Action value Q ( s , a ) — same, but "I commit to action a first, then follow my policy." Picture: a heat reading on each (state, action) pair.
Definition Discount factor
γ
γ (gamma) is a number between 0 and 1 (often 0.99 ) that shrinks future rewards : a reward n steps away counts as γ n times its value. Picture each future point through a slightly foggy lens — the farther away, the dimmer. Why needed? Without it, "total future reward" could add up to infinity and never settle.
The soft versions used by SAC just glue the entropy bonus onto V :
V ( s ) = E a ∼ π [ Q ( s , a ) − α log π ( a ∣ s ) ]
The extra − α log π is precisely the entropy term H from §4 pulled inside the average. That is why SAC's values are called soft .
α
α (alpha) is a positive number multiplying the entropy bonus. It sets how much the agent is paid for randomness.
α → 0 : entropy ignored ⇒ agent goes greedy/deterministic (ordinary reward-only RL).
α → ∞ : reward ignored ⇒ agent goes uniform (pure random exploration).
In between: a graceful mix.
Intuition Why call it "temperature"?
Borrowed from physics: hot systems jiggle everywhere (high α , spread-out policy), cold systems freeze into one state (low α , spiked policy). The Boltzmann policy π ∗ ∝ exp ( Q / α ) that SAC derives is literally the physics formula for how particles distribute at temperature α . Related tool: Soft Q-Learning .
Real actuators saturate: a torque can't be infinite. SAC keeps actions inside [ − 1 , 1 ] with the tanh function.
tanh ( u )
tanh is an S-shaped curve that takes any number u and squashes it into ( − 1 , 1 ) : big positive u → + 1 , big negative u → − 1 , tanh ( 0 ) = 0 . Picture a ramp that flattens at both ends.
ϵ and the reparameterization trick
To sample a random action we draw a plain Gaussian noise ϵ ∼ N ( 0 , I ) (a standard bell curve, one per action dimension) and build:
a = tanh ( μ ϕ ( s ) + σ ϕ ( s ) ⊙ ϵ )
μ ϕ ( s ) = the network's chosen center, σ ϕ ( s ) = its chosen spread.
⊙ = elementwise multiply (component by component).
Why do this? So the randomness lives in ϵ (which has no tunable parts), letting gradients flow through the sample into ϕ . That is the Reparameterization Trick .
Common mistake The squash changes the density
Because a = tanh ( u ) bends the axis, log π ( a ) is not just the Gaussian log-density.
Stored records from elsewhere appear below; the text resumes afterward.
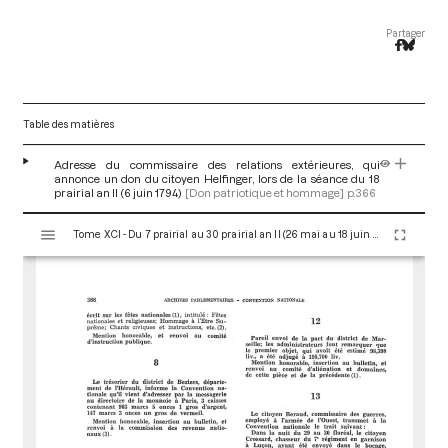
Partager
Table des matières
Adresse du commissaire des relations extérieures, qui
annonce un don du citoyen Helfinger, lors de la séance du 18
prairial an II (6 juin 1794)
[Don patriotique et hommage]
p.366
V
Tome XCI - Du 7 prairial au 30 prairial an II (26 mai au 18 juin 1794)
i
s
u
a
l
i
s
e
u
r
M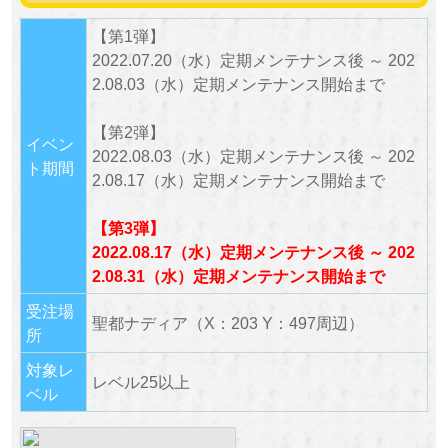
【第1弾】
2022.07.20（水）定期メンテナンス後 ～ 202
2.08.03（水）定期メンテナンス開始まで
【第2弾】
イベン
2022.08.03（水）定期メンテナンス後 ～ 202
ト期間
2.08.17（水）定期メンテナンス開始まで
【第3弾】
2022.08.17（水）定期メンテナンス後 ～ 202
2.08.31（水）定期メンテナンス開始まで
受注場
聖都ナディア（X：203 Y：497周辺）
所
対象レ
レベル25以上
ベル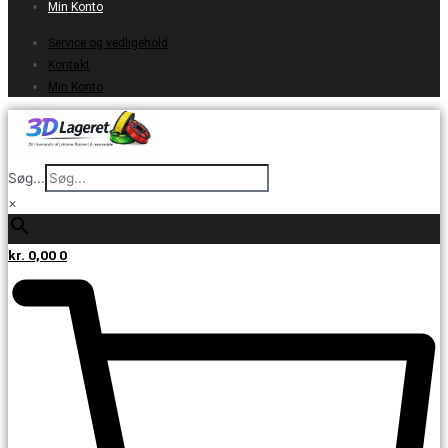
Min Konto
Service og vedligehold
Kontakt
Min Konto
Søg...
×
kr.
0,00
0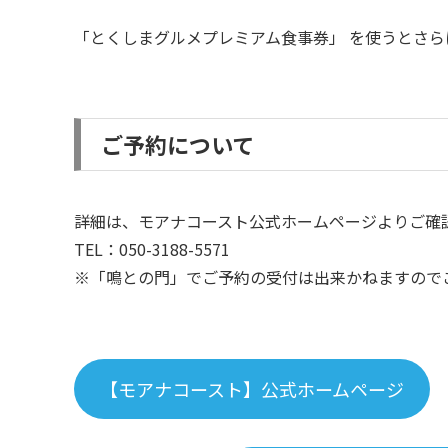
「とくしまグルメプレミアム食事券」 を使うとさら
ご予約について
詳細は、モアナコースト公式ホームページよりご確
TEL：050-3188-5571
※「鳴との門」でご予約の受付は出来かねますので
【モアナコースト】公式ホームページ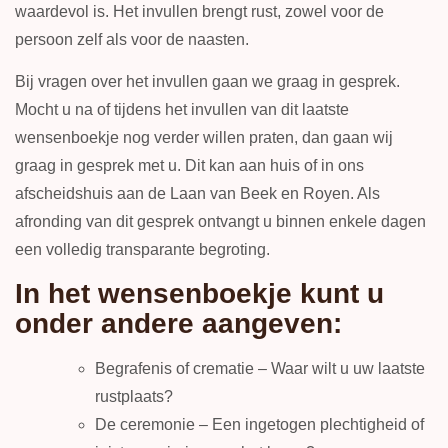
waardevol is. Het invullen brengt rust, zowel voor de
persoon zelf als voor de naasten.
Bij vragen over het invullen gaan we graag in gesprek.
Mocht u na of tijdens het invullen van dit laatste
wensenboekje nog verder willen praten, dan gaan wij
graag in gesprek met u. Dit kan aan huis of in ons
afscheidshuis aan de Laan van Beek en Royen. Als
afronding van dit gesprek ontvangt u binnen enkele dagen
een volledig transparante begroting.
In het wensenboekje kunt u
onder andere aangeven:
Begrafenis of crematie – Waar wilt u uw laatste
rustplaats?
De ceremonie – Een ingetogen plechtigheid of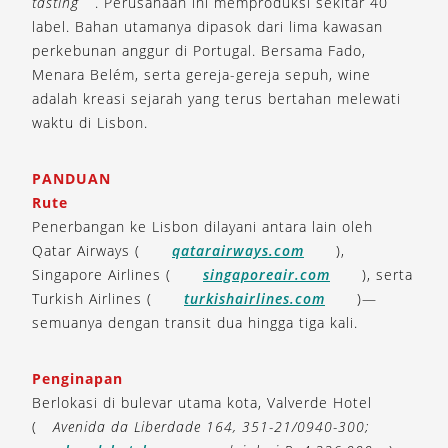
tasting
. Perusahaan ini memproduksi sekitar 40
label. Bahan utamanya dipasok dari lima kawasan
perkebunan anggur di Portugal. Bersama Fado,
Menara Belém, serta gereja-gereja sepuh, wine
adalah kreasi sejarah yang terus bertahan melewati
waktu di Lisbon.
PANDUAN
Rute
Penerbangan ke Lisbon dilayani antara lain oleh
Qatar Airways (
qatarairways.com
),
Singapore Airlines (
singaporeair.com
), serta
Turkish Airlines (
turkishairlines.com
)—
semuanya dengan transit dua hingga tiga kali.
Penginapan
Berlokasi di bulevar utama kota, Valverde Hotel
(
Avenida da Liberdade 164, 351-21/0940-300;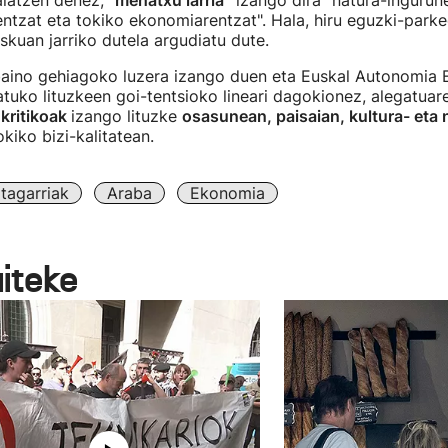
latzen denez, "
mehatxu larria”
izango dira “natura-ingurun
ntzat eta tokiko ekonomiarentzat". Hala, hiru eguzki-park
iskuan jarriko dutela argudiatu dute.
baino gehiagoko luzera izango duen eta Euskal Autonomia 
atuko lituzkeen goi-tentsioko lineari dagokionez, alegatuar
 kritikoak
izango lituzke
osasunean, paisaian, kultura- eta 
kiko bizi-kalitatean.
ztagarriak
Araba
Ekonomia
aiteke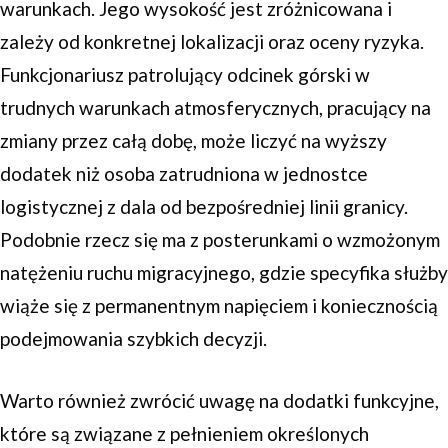
warunkach. Jego wysokość jest zróżnicowana i
zależy od konkretnej lokalizacji oraz oceny ryzyka.
Funkcjonariusz patrolujący odcinek górski w
trudnych warunkach atmosferycznych, pracujący na
zmiany przez całą dobę, może liczyć na wyższy
dodatek niż osoba zatrudniona w jednostce
logistycznej z dala od bezpośredniej linii granicy.
Podobnie rzecz się ma z posterunkami o wzmożonym
natężeniu ruchu migracyjnego, gdzie specyfika służby
wiąże się z permanentnym napięciem i koniecznością
podejmowania szybkich decyzji.
Warto również zwrócić uwagę na dodatki funkcyjne,
które są związane z pełnieniem określonych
You must subtract a correction ∑ i log ( 1 − tanh 2 ( u i )) . Skip it and your entropy — hence your α -tuning — is silently wrong.
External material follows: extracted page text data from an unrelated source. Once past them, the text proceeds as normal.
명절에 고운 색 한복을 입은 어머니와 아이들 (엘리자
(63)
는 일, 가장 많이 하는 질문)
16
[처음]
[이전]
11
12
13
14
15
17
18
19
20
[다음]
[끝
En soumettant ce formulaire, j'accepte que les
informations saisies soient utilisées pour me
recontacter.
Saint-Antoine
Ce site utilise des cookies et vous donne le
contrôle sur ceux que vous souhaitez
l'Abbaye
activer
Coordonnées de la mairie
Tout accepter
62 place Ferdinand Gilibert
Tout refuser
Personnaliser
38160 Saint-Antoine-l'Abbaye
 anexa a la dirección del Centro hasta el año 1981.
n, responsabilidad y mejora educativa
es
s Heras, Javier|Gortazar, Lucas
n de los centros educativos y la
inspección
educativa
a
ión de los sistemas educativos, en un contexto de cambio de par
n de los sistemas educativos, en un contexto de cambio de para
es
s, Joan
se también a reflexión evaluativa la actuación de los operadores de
entropy H is average surprise
soft values and soft Bellman
tanh squash and epsilon noise
Say each answer out loud before revealing — if any stalls, reread that section.
What does s ′ (with the prime) mean? The next state, the snapshot right after the action lands.
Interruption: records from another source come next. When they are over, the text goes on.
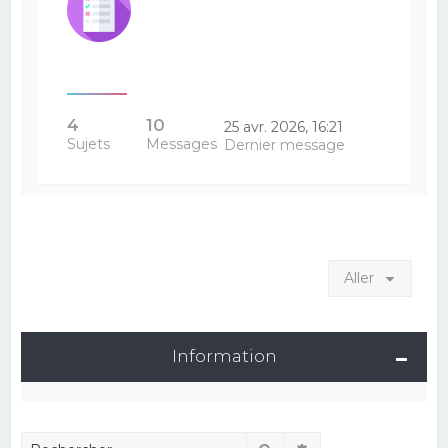
4
10
25 avr. 2026, 16:21
Sujets
Messages
Dernier message
Aller
Information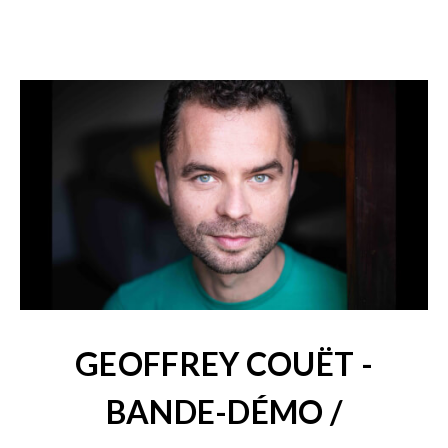
GEOFFREY COUËT -
BANDE-DÉMO /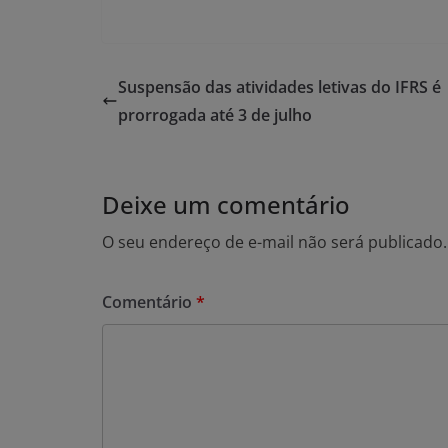
Suspensão das atividades letivas do IFRS é
prorrogada até 3 de julho
Deixe um comentário
O seu endereço de e-mail não será publicado.
Comentário
*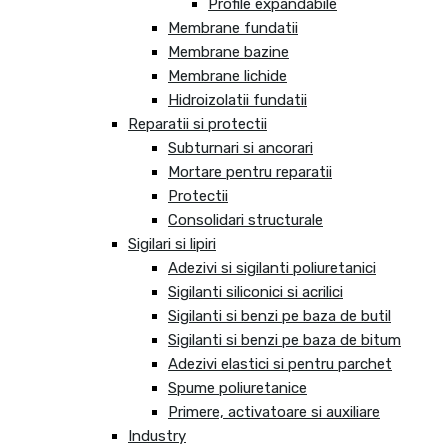
Profile expandabile
Membrane fundatii
Membrane bazine
Membrane lichide
Hidroizolatii fundatii
Reparatii si protectii
Subturnari si ancorari
Mortare pentru reparatii
Protectii
Consolidari structurale
Sigilari si lipiri
Adezivi si sigilanti poliuretanici
Sigilanti siliconici si acrilici
Sigilanti si benzi pe baza de butil
Sigilanti si benzi pe baza de bitum
Adezivi elastici si pentru parchet
Spume poliuretanice
Primere, activatoare si auxiliare
Industry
What is π ( a ∣ s ) in plain words? The probability (density) of choosing action a given state s — a cloud over actions, not one arrow.
Read the bar ∣ aloud. "given" — the thing after it is the condition we assume.
What is − log π ( a ∣ s ) measuring? The "surprise" of that action — near 0 for likely actions, large for rare ones.
What is entropy H ( π ( ⋅ ∣ s )) ? The average surprise, E a ∼ π [ − log π ] — how spread-out / random the policy is.
Spike-shaped policy vs flat policy: which has higher entropy? The flat one (many actions equally likely) has higher entropy.
What does E a ∼ π [ ⋅ ] compute? The weighted average of the bracketed quantity over actions drawn from π .
Difference between V ( s ) and Q ( s , a ) ? V scores a state; Q scores a state after committing to a specific action first.
Why is γ needed and what range is it in? To shrink far-future rewards so totals stay finite; 0 ≤ γ < 1 , usually 0.99.
What does the temperature α trade off? Reward vs entropy — small α ⇒ greedy, large α ⇒ uniform exploration.
Why squash actions with tanh ? To keep actions bounded in ( − 1 , 1 ) like real actuators.
What does the reparameterization trick let us do? Move randomness into fixed noise ϵ so gradients flow through the sampled action into ϕ .
What correction does tanh force on log π ? Subtract ∑ i log ( 1 − tanh 2 ( u i )) for the change of variables.